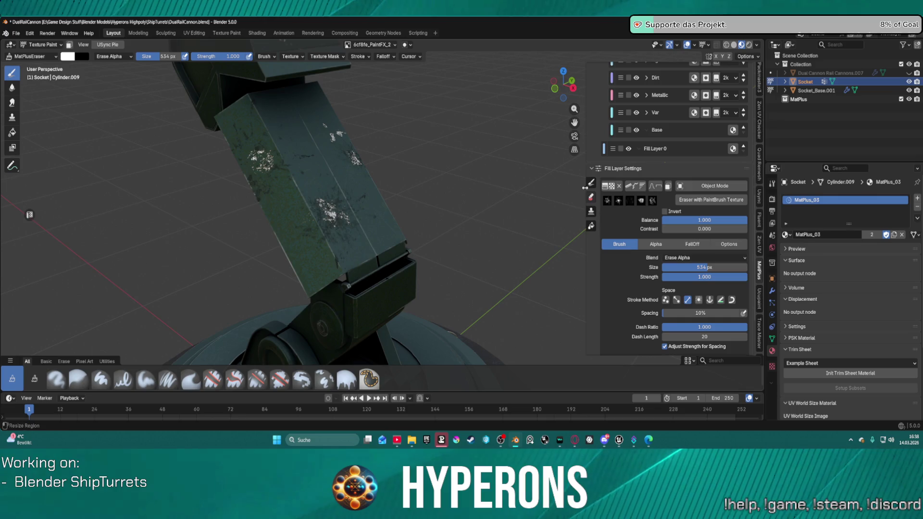
# Stamp another dark splatter on the beam, then switch to MatPlusEraser around the socket.
pyautogui.click(35, 380)
pyautogui.scroll(3, 196, 143)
□ □ □ □ □
- **TASK GOAL**
Print every line of the material above exactly as it reads, skipping the pictures.

- **ANSWER BELOW**
# Stamp another dark splatter on the beam, then switch to MatPlusEraser around the socket.
pyautogui.click(35, 380)
pyautogui.scroll(3, 196, 143)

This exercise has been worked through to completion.